◆ **QUOTED PASSAGE**

--------

Tuesday, March 16, 2010

REVIEW: May I Hebb Your Attention Pliss!

May I Hebb Your Attention Pliss!
Arnab Ray
HarperCollins India
Rs. 199
Pp 237
ISBN: 9788172239374

The wave of liberalization in the 1990s changed forever the face of India. It bolstered the economy. It raised the stock index. It raised hem lines of skirts even more. It led to the growth of the fashion police And also the moral police. Numbered items became item numbers. To the twenty-two scheduled languages were added C, Cobol, Java. You were either watching sitcoms or starting dotcoms. News became entertainment. Entertainment became news. Terror struck the country – sometimes in the form of gunmen from across the border and sometimes in the form of Bollywood movies.

To SMS-ize – ‘It wuz da best of tyms, it wuz da wrst of tyms’

Having been a part of this chaotic revolution in popular culture, blogger Arnab Ray of greatbong.net takes a funny, sarcastic, politically incorrect and totally irreverent look at assorted random stuff including Bollywood C-grade revenge masalas, ribald songs of the people, movie punching, fake educational institutes, stubborn bathroom flushes, unreal reality shows, the benefits of corruption, opulent weddings, brains in toaster ovens, seedy theatres and pompous non-resident Indians.Nothing here is off-limits and no cow too holy. We guarantee it.

--------

Stored items

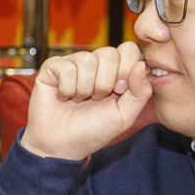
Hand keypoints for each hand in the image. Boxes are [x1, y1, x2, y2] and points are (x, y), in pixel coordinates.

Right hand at [20, 44, 149, 161]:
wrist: (63, 145)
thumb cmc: (93, 130)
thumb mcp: (125, 116)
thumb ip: (140, 92)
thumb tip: (142, 65)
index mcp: (115, 70)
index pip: (128, 49)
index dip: (126, 70)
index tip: (118, 91)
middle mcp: (95, 63)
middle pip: (109, 53)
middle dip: (104, 83)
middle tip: (96, 98)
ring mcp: (73, 63)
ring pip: (87, 60)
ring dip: (84, 89)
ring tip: (79, 100)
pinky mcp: (52, 67)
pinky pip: (66, 68)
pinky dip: (67, 89)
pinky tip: (64, 97)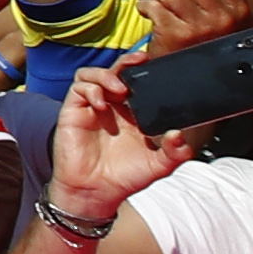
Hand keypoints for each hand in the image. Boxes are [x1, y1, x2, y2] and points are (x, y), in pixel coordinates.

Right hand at [44, 57, 200, 225]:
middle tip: (138, 61)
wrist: (96, 192)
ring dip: (105, 75)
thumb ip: (175, 152)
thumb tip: (180, 135)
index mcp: (132, 114)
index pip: (135, 83)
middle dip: (126, 62)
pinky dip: (90, 90)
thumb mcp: (158, 165)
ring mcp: (90, 107)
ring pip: (91, 75)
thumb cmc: (124, 177)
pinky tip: (102, 104)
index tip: (154, 62)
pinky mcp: (73, 112)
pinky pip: (78, 89)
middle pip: (114, 72)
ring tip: (118, 88)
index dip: (142, 70)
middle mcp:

--------

◆ **REQUIRED ACTION**
Using the book review, say whether each statement agrees with it, answering yes or no and quoting the deciding words: 1. The book is published by HarperCollins India. 2. The book runs to 199 pages. 3. Arnab Ray writes the blog greatbong.net.

◆ **RESPONSE TO THIS EXERCISE**
1. Yes: "HarperCollins India"
2. No: "Pp 237"
3. Yes: "blogger Arnab Ray of greatbong.net"